- [Texto de origen]
____

El
oro de los tontos
Muchos
gambusinos, hombres que abandonaron todo en busca de oro y riquezas, fracasaron
en su empeño. Deslumbrados por el falso brillo, no advirtieron que era pirita y
no oro su hallazgo.
La verdadera genialidad
no refulge, como sí chillonamente las burdas imitaciones del oro. No
resplandece. La brillantez solo subyace en la belleza incalculable de las
respuestas bienintencionadas y en la humildad de quien las ofrece. En cambio,
la mediocridad se nutre del resentimiento viscoso de la escoria humana y la
necesidad de la loa y la adulación. Tristemente, mientras unos llevan una vida
sin el ruido de los lujos y la aclamación de sus iguales, otros no solo venden
su alma al diablo por estas bagatelas, sino que ceban sus egos como el granjero
al puerco que matará el sábado.
En Venezuela abundan los mediocres, y,
huelga decirlo, no se requieren para la titánica tarea de reconstruirla. Sin
embargo, en un reino plagado de necios banales, solo basta parecer inteligente
para descollar. No obstante, sí existen voces verdaderamente sabias, y desde
sus modestas tribunas pregonan verdades, esas que avalan los hechos y la
contundente realidad. Sin embargo, son opacadas por el ruido estridente de los
sandios. Tal vez sea tiempo de decirlo, no necesita nuestro país, inmerso en
una profunda crisis, vendedores de humo urgidos del halago. Necesitamos hombres
y mujeres que, sin detenerse en melindres propias de quien cuida más sus
propias arcas que ofrecer soluciones, tracen derroteros creíbles, ciertamente
posibles. Las quimeras, quimeras son.

____

- [Datos recopilados]
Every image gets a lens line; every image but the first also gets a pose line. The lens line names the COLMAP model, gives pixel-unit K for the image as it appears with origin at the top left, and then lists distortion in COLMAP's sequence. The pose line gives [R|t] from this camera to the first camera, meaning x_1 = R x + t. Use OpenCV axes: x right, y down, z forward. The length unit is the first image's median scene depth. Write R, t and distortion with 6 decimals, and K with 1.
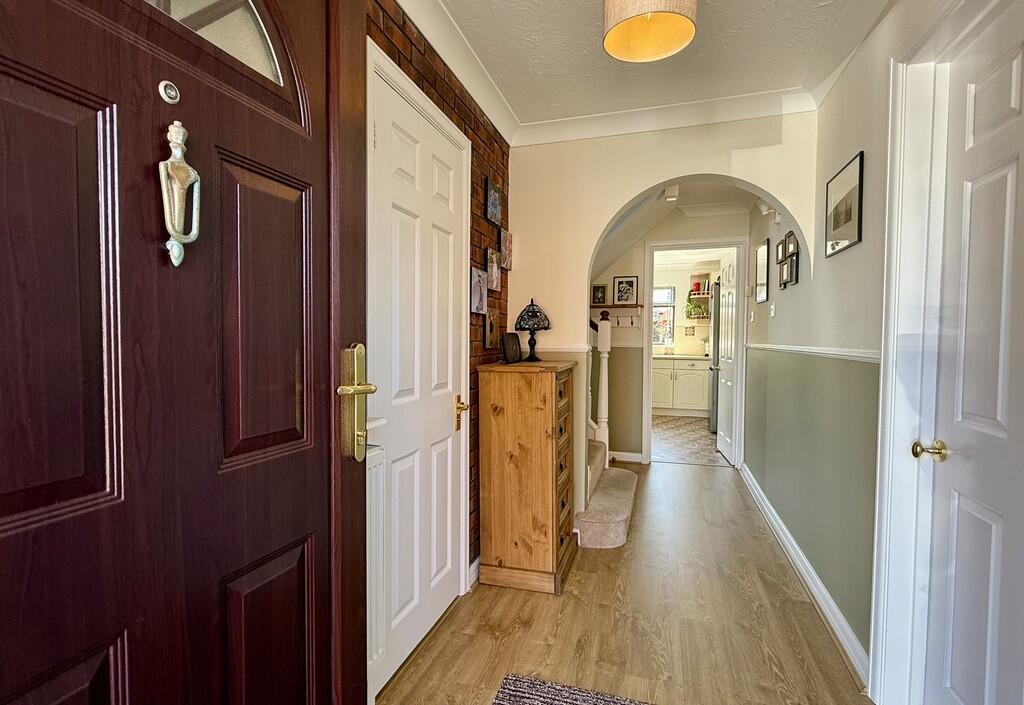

____

- [Qué debe hacer]
Retome el texto sobre el oro de los tontos y la mediocridad en Venezuela, y continúelo a partir de su última oración.

- [Respuesta del ejercicio]
Cegados por un cortinaje feo, barato,
propio de los tinglados de pueblo, como el de la triste farsa de la que hablaba
don Jacinto Benavente, los ciudadanos se deslumbran con el oro de los tontos. No
necesitamos piedras de pirita pues, sino genuino oro. Y este es caro precisamente
porque no abunda.
De viejos abogados, colegas a quienes ni
siquiera imagino tener con qué emularlos, aprendí que antes de responder, es de
sabios meditar las respuestas. Las palabras, como la leche, no pueden recogerse
una vez derramadas. Y de mi madre, que rectificar, más que sabio, es un acto de
honestidad. Sin embargo, a diario hallo en las redes, reducto informativo de
los venezolanos, voces precipitadas, irreflexivas y tercas, ciertamente
soberbias. Nuestra crisis es grave, profunda y sus raíces trascienden en gran
medida a este periodo, sin dudas el pináculo de viejos y graves vicios. Por
ello, su genuina solución no puede limitarse a un evento, que, invariablemente,
no deja de ser tan solo una herramienta entre otras muchas. Ahondar en la necesaria
transición exige sumergirse en las aguas profundas, porque el día siguiente de
una virtual victoria de la oposición en las urnas será apenas el comienzo de un
camino difícil y azaroso. Las bestias acecharán por doquier para dar su
zarpazo, su dentellada.
Se dice que el hombre, y solo este,
tropieza dos veces con el mismo obstáculo, y digo yo, que lo hace porque es, a
diferencia de otros animales, el único que peca de soberbia. Los ensayos
fallidos más que errores, son enseñanzas. Sin embargo, como los avaros y los
pródigos en el infierno de Dante, unos culpan a otros por fracasos que, sin
dudas, nos empapan a todos. Es tiempo de meditar, de reflexionar y reconocer
humildemente que no hay amos y señores de la verdad y que esta no se resguarda solamente
en sus matacanes. Es hora pues, de hermanarnos en una causa común: hacer de
Venezuela una tierra de gracia.
Es tiempo pues, de repensar estrategias, de
construir derroteros que nos lleven más allá de unas elecciones, de un evento
que, como el humo, puede desvanecerse en la ventisca. Nos alcanzó la urgencia
de abandonar posturas obstinadas. Nos corresponde diferenciar la pirita del
genuino oro.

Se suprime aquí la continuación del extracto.